Les tortues femelles accumulent ces contaminants sur leurs sites d’alimentation, explique van de Merwe.
« Au fur et à mesure que les œufs se développent en elle, ils absorbent les contaminants qu’elle a accumulés et les séquestrent dans le foie des embryons, où ils peuvent rester des années après l’éclosion », explique-t-il.
Sur l’île Heron, l’étude a révélé des rapports de masculinité variables entre les différentes couvées, mais la plupart des nids donnaient principalement des nouveau-nés femelles, rapportent les chercheurs.
Et le degré de prédominance des femelles dans chaque nid a montré une association avec les niveaux de xénoestrogènes chez les nouveau-nés, ont-ils découvert : des niveaux de polluants plus élevés dans le foie des nouveau-nés étaient corrélés à une plus grande prédominance des femelles dans leur nid.

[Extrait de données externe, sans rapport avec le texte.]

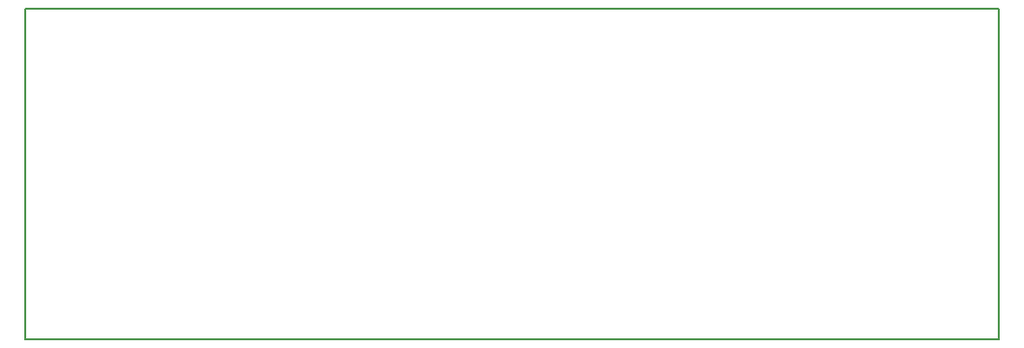
<source format=gm1>
%TF.GenerationSoftware,KiCad,Pcbnew,7.0.7*%
%TF.CreationDate,2023-11-07T21:15:51-05:00*%
%TF.ProjectId,DriveTrain,44726976-6554-4726-9169-6e2e6b696361,rev?*%
%TF.SameCoordinates,Original*%
%TF.FileFunction,Profile,NP*%
%FSLAX46Y46*%
G04 Gerber Fmt 4.6, Leading zero omitted, Abs format (unit mm)*
G04 Created by KiCad (PCBNEW 7.0.7) date 2023-11-07 21:15:51*
%MOMM*%
%LPD*%
G01*
G04 APERTURE LIST*
%TA.AperFunction,Profile*%
%ADD10C,0.150000*%
%TD*%
G04 APERTURE END LIST*
D10*
X122779000Y-33162000D02*
X122779000Y-62000000D01*
X207787000Y-33162000D02*
X207787000Y-62000000D01*
X122779000Y-62000000D02*
X207787000Y-62000000D01*
X122779000Y-33162000D02*
X207787000Y-33162000D01*
M02*

</source>
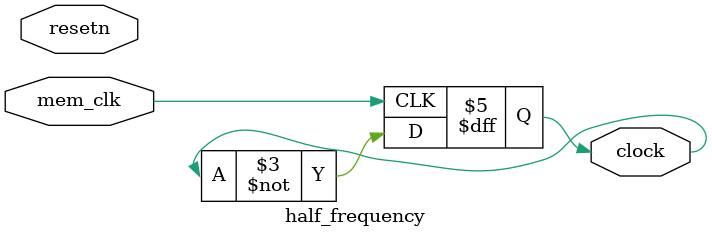
<source format=v>



module sc_computer ( resetn, mem_clk,  pc,  inst,aluout, in_port0,in_port1,in_port_sub,out_port0,out_port1,out_port2,HEX0,HEX1,HEX2,HEX3,HEX4,HEX5,io_read_data);

input [3:0]  in_port0, in_port1;
input in_port_sub;
output [31:0] 	out_port0, out_port1, out_port2,aluout;
output wire [6:0] HEX0,HEX1,HEX2,HEX3,HEX4,HEX5;
// 定义顶层模块sc_computer，作为工程文件的顶层入口，如图1-1建立工程时指定。
input resetn,mem_clk;
// 定义整个计算机module和外界交互的输入信号，包括复位信号resetn、时钟信号clock、
// 以及一个频率是clock两倍的mem_clk信号。注：resetn 是低电平（neg）有效信号。
// 这些信号都可以用作仿真验证时的输出观察信号。
output [31:0] pc, inst,io_read_data;
// 模块用于仿真输出的观察信号。缺省为wire型。

//模块用于仿真输出的观察信号, 用于观察验证指令ROM和数据RAM的读写时序。
wire [31:0] data,aluout,memout; // 模块间互联传递数据或控制信息的信号线。

wire wmem,clock; // 模块间互联传递数据或控制信息的信号线。
sc_cpu cpu (clock,resetn,inst,memout,pc,wmem,aluout,data); // CPU module.
// 实例化了一个CPU模块，其内部又包含运算器ALU模块、控制器CU模块等。
// 在CPU模块的原型定义sc_cpu模块中，可看到其内部的各模块构成。
sc_instmem imem (pc,inst,clock,mem_clk,imem_clk); // instruction memory.
// 实例化指令ROM存储器imem模块。模块原型由sc_instmem定义。
//
// 由于Altera的Cyclone系列FPGA只能支持同步的ROM和RAM，读取操作需要时钟信号。
// 示例代码中是采用Altera公司quartus提供的ROM宏模块lpm_rom实现的，需要读取时钟，
// 该imem_clk读取时钟由clock信号和mem_clk信号组合而成，具体时序可参考模块内的
// 相应代码。为什么这样设计，详细设计原理参见本节【问题2】解答。
// 同时，imem_clk信号作为模块输出信号供仿真器进行观察。
// 宏模块lpm_rom的时序要求参见其时序图。
//  sc_datamem dmem (aluout,data,memout,wmem,clock,mem_clk,dmem_clk); // data memory.
// 数据RAM存储器dmem模块。模块原型由sc_datamem定义。
// 由于Altera的Cyclone系列FPGA只能支持同步的ROM和RAM，读取操作需要时钟信号。
// 示例代码中是采用Altera公司quartus提供的RAM宏模块lpm_ram_dq实现的，需要读写时钟，
// 该dmem_clk读写时钟由clock信号和mem_clk信号组合而成，具体时序可参考模块内的
// 相应代码。为什么这样设计，详细设计原理参见本节【问题2】解答。
// 同时，该dmem_clk信号作为模块输出信号供仿真器进行观察。
// 宏模块lpm_ram_dq的时序要求参见其时序图。
wire [3:0] op_0_ge,op_1_ge,op_2_ge,op_0_shi,op_1_shi,op_2_shi;
assign op_0_ge=out_port0%10;
assign op_0_shi=out_port0/10;
assign op_1_ge=out_port1%10;
assign op_1_shi=out_port1/10;
assign op_2_ge=out_port22%10;
assign op_2_shi=out_port22/10;
reg [31:0] out_port22;

always@(*)
begin
if(out_port2[31]==1)
	out_port22=~out_port2+1;
else
	out_port22=out_port2;
end


half_frequency hf(resetn,mem_clk,clock);
sc_datamem  dmem (aluout,data,memout,wmem,clock,mem_clk,dmem_clk,resetn,in_port0,in_port1,in_port_sub,out_port0,out_port1,out_port2,io_read_data); // data memory.

	sevenseg s0(op_2_ge,HEX4);
	sevenseg s1(op_2_shi,HEX5);

	sevenseg s2(op_1_ge,HEX2);
	sevenseg s3(op_1_shi,HEX3);
	
	sevenseg s4(op_0_ge,HEX0);
	sevenseg s5(op_0_shi,HEX1);

endmodule



module sevenseg ( data, ledsegments);
input [3:0] data;
output ledsegments;
reg [6:0] ledsegments;
always @ (*)
case(data)
// gfe_dcba // 7段LED数码管的位段编号
// 654_3210 // DE1-SOC板上的信号位编号
0: ledsegments = 7'b100_0000; // DE1-SOC板上的数码管为共阳极接法。
1: ledsegments = 7'b111_1001;
2: ledsegments = 7'b010_0100;
3: ledsegments = 7'b011_0000;
4: ledsegments = 7'b001_1001;
5: ledsegments = 7'b001_0010;
6: ledsegments = 7'b000_0010;
7: ledsegments = 7'b111_1000;
8: ledsegments = 7'b000_0000;
9: ledsegments = 7'b001_0000;
default: ledsegments = 7'b111_1111; // 其它值时全灭。
endcase
endmodule


module half_frequency(resetn,mem_clk,clock);
	input resetn,mem_clk;
	output clock;
	reg clock;
	initial
	begin
		clock = 0;
	end
	always @(posedge mem_clk)
	begin
		if(~resetn)
			clock <= 0;
		clock <= ~clock;
	end
endmodule

</source>
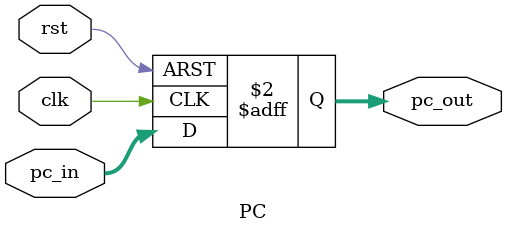
<source format=sv>
`timescale 1ns/1ns

module PC(input[31:0] pc_in, input clk, rst, output logic[31:0] pc_out);
	always@ (posedge clk, posedge rst) begin 
		if(rst)
			pc_out <= 32'b0;
		else
			pc_out <= pc_in;
	end
endmodule 

</source>
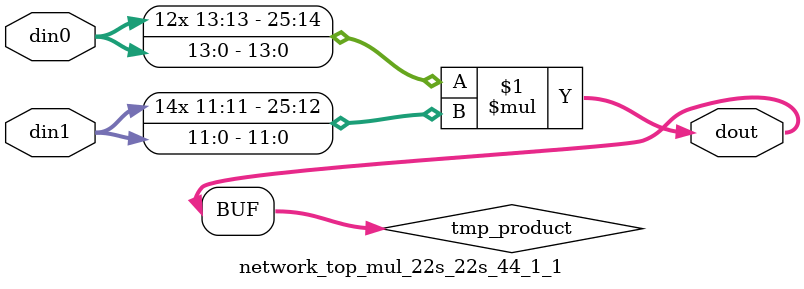
<source format=v>

`timescale 1 ns / 1 ps

  module network_top_mul_22s_22s_44_1_1(din0, din1, dout);
parameter ID = 1;
parameter NUM_STAGE = 0;
parameter din0_WIDTH = 14;
parameter din1_WIDTH = 12;
parameter dout_WIDTH = 26;

input [din0_WIDTH - 1 : 0] din0; 
input [din1_WIDTH - 1 : 0] din1; 
output [dout_WIDTH - 1 : 0] dout;

wire signed [dout_WIDTH - 1 : 0] tmp_product;













assign tmp_product = $signed(din0) * $signed(din1);








assign dout = tmp_product;







endmodule

</source>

Des recherches supplémentaires sont encore nécessaires pour déterminer si ces polluants contribuent aux différences de sex-ratio, mais cette association suscite déjà des inquiétudes, selon les chercheurs, compte tenu de la pénurie actuelle de nouveau-nés mâles et de l’éventail d’autres dangers auxquels sont confrontées les tortues marines.
« À mesure que le rapport des sexes se rapproche de 100 pour cent de femelles, il devient de plus en plus difficile pour les tortues femelles adultes de trouver un partenaire, ce qui est particulièrement important face au changement climatique qui rend déjà les plages de nidification plus chaudes et plus favorables aux femelles », explique Barraza. .
En plus de réduire les émissions de gaz à effet de serre, cette recherche suggère qu’un meilleur contrôle de certains polluants œstrogéniques pourrait offrir un autre moyen d’atténuer le déclin des nouveau-nés mâles.
« Déterminer quels composés spécifiques peuvent modifier les rapports de masculinité des nouveau-nés est important pour développer des stratégies visant à empêcher les polluants de féminiser davantage les populations de tortues marines », explique van de Merwe.
« Étant donné que la plupart des métaux lourds proviennent d’activités humaines telles que l’exploitation minière, le ruissellement et la pollution provenant des déchets urbains en général », ajoute-t-il, « la meilleure façon d’avancer est d’utiliser des stratégies à long terme fondées sur la science pour réduire la quantité de polluants entrant dans notre planète ». océans. »
L’étude a été publiée dans Frontiers in Marine Science.